Using dmd master: 1.8s 1.2G
Using released dmd: 2.1s, 1.1G

(I think something in dmd master has a higher fixed memory cost, so remember to compare apples and apples.)

So yes, the static if version is an improvement over what it has now, at least for these cases. We should probably make another test rig to see more variety...
May 25, 2020
On Monday, 25 May 2020 at 13:13:11 UTC, Adam D. Ruppe wrote:

>
> In this case, it doesn't matter much because the string is generated only once per unique length, then it is cached thanks to the template arg in the helper enum.

Yes, I overlooked the enum.
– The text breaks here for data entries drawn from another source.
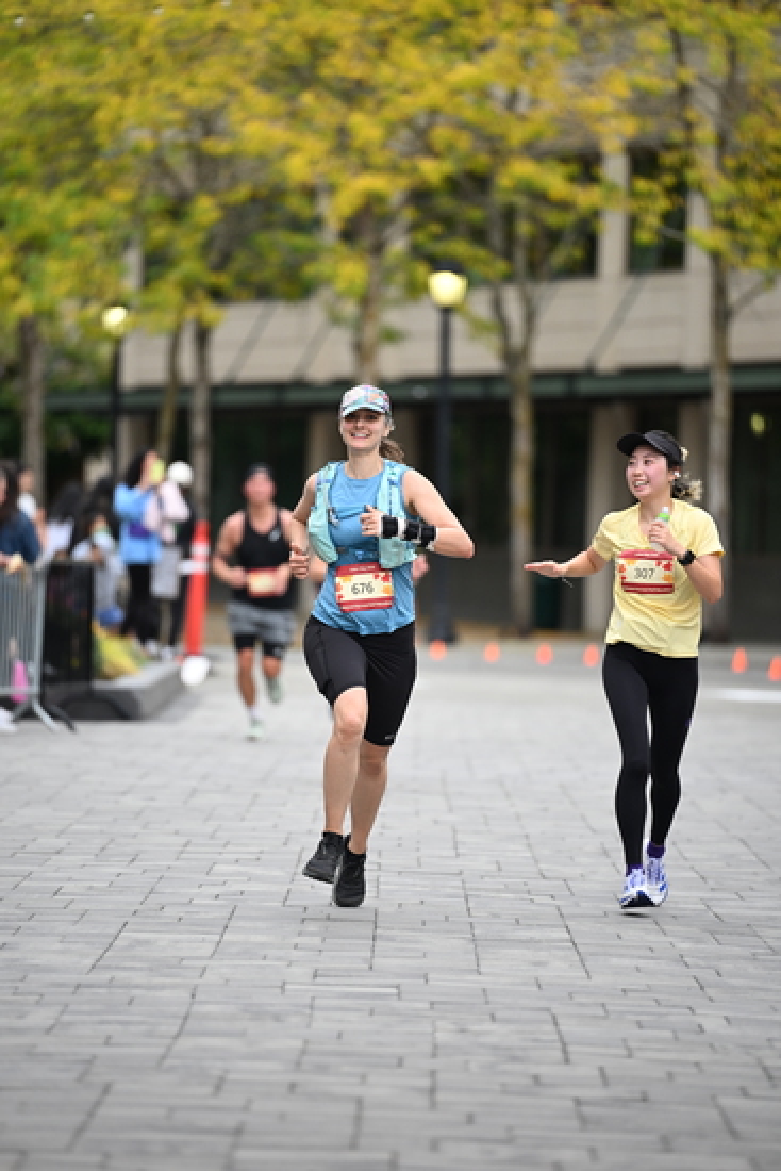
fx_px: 6504
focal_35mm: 200
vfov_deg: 10.3
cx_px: 390
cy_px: 586
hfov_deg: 6.9
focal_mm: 200
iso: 640
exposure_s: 1/2000
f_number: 2.8
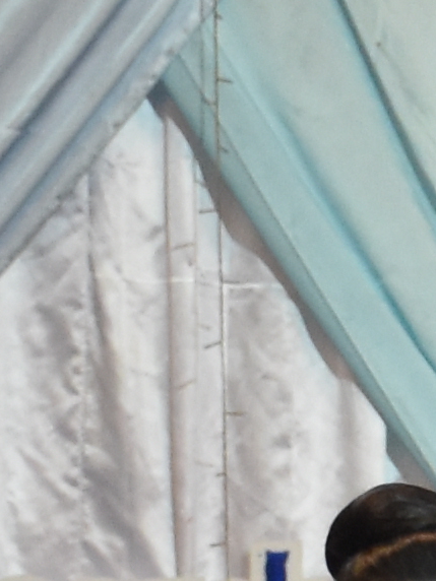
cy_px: 651
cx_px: 1796
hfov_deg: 2.5
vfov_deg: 3.4
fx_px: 9656
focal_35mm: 575
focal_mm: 38
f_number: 4.2
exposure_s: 1/60
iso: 1100
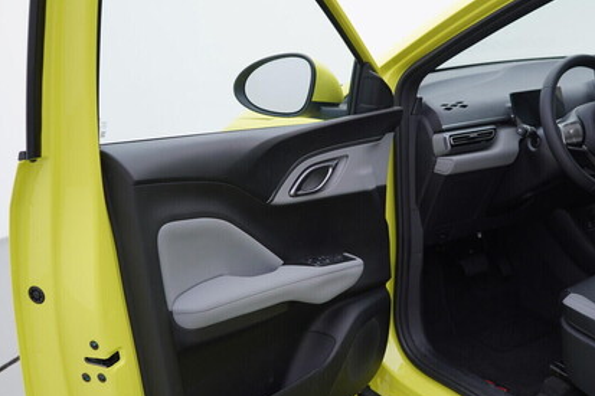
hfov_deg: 40.7
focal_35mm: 48
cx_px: 393
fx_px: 793
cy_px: 195
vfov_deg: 28.1
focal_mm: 24
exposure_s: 1/60
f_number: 3.5
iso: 125
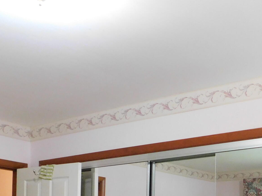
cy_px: 242
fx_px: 469
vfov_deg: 21.7
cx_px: 210
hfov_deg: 30.4
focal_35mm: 62
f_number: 3
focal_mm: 4.1
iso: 400
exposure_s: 1/13
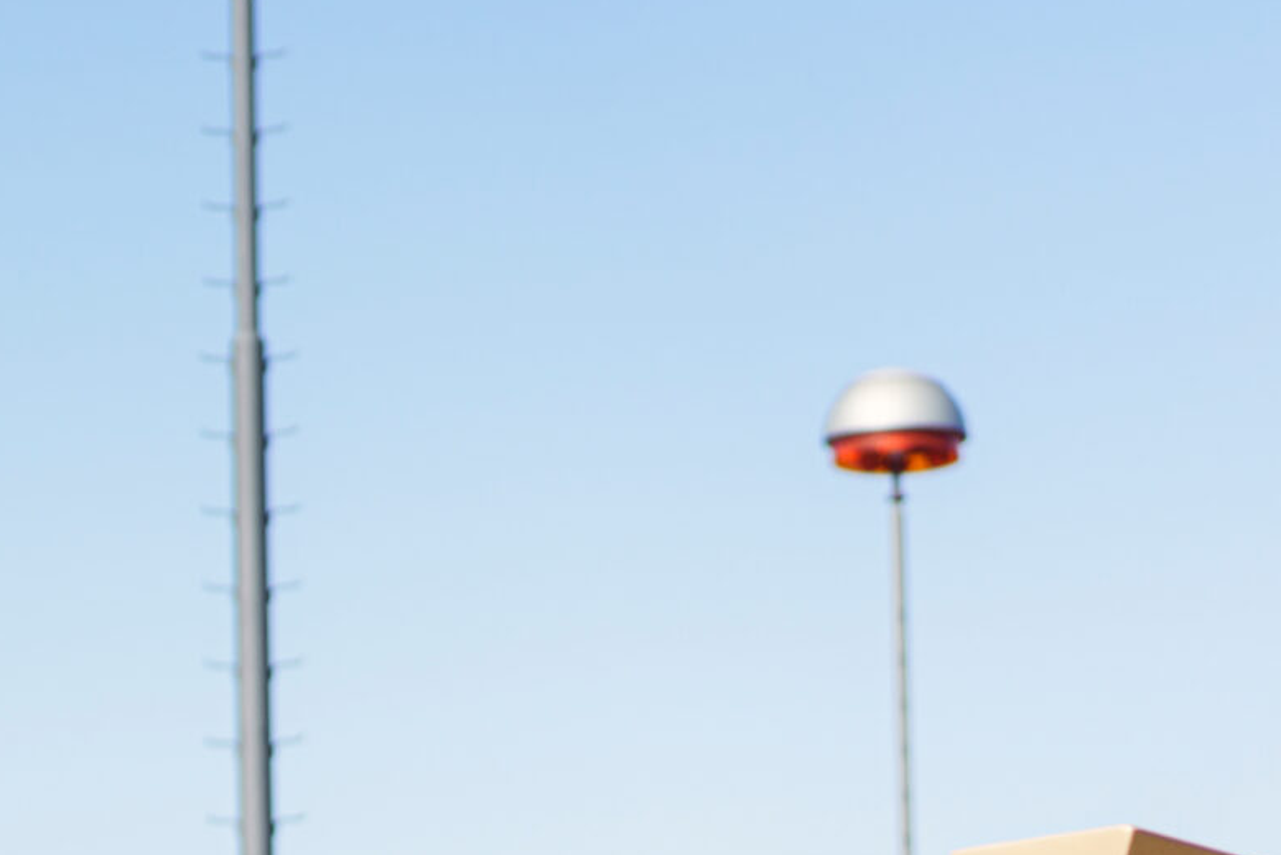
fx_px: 6441
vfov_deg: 7.5
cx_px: -509
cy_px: 978
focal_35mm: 181
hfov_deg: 11.0
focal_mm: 55
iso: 200
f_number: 2.5
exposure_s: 1/5000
My version of static map just calls the generating function directly.

>
> So the CTFE only actually happens once, however you do it this way.
>+ When the CTFE expression finishes btw the compiler does free
> the memory pool. So even if you did this little thing over and over, it can be OK. But again when the generated string becomes very large, the peak memory can be prohibitive (it reaches tens of gigabytes of pure waste surprisingly quickly).
>
> BTW on ctfe cache vs recalculate it depends on how much reuse you have. In my jni.d, the first version had an inline string replace in a loop. It took 30 GB of memory [!!!] and took several minutes to compile.
>
> Simply moving that out and pregenerating a `static immutable` so CTFE was only invoked once, took it down to 3 GB and 25 seconds. Still slow, but huge, huge improvement.
>
> But that's because there were only actually two variants of that string and it was fairly large. So caching made sense (static immutable btw is a bit better than a helper template holding the result - both cache but it is like a single variable vs a hash table; in fact that's how it is implemented).
> But if there were hundreds of variants instead of two, the cache itself would get very expensive.

Right. This is applicable to memoization in general.


May 25, 2020
On Sunday, 24 May 2020 at 23:40:48 UTC, Andrei Alexandrescu wrote:
> Consider staticMap's current version (there are a few upcoming changes that don't change the point):
>
> [...]

Manu's DIP does solve this problem.
In O(n) guaranteed.
May 25, 2020
On 5/25/20 1:55 AM, Walter Bright wrote:
> On 5/24/2020 8:19 PM, Adam D. Ruppe wrote:
>> I ran a test to compare the two implementations. First was comparing 10,000 references to the same instance.
> 
> Thank you. This is good information. I'm curious how the new staticMap compares:
> 
> https://github.com/dlang/phobos/pull/7490

This is reasonable. I've seen a *lot* worse in optimizing libraries. A *LOT*. Another possible improvement: binary search through the special cases.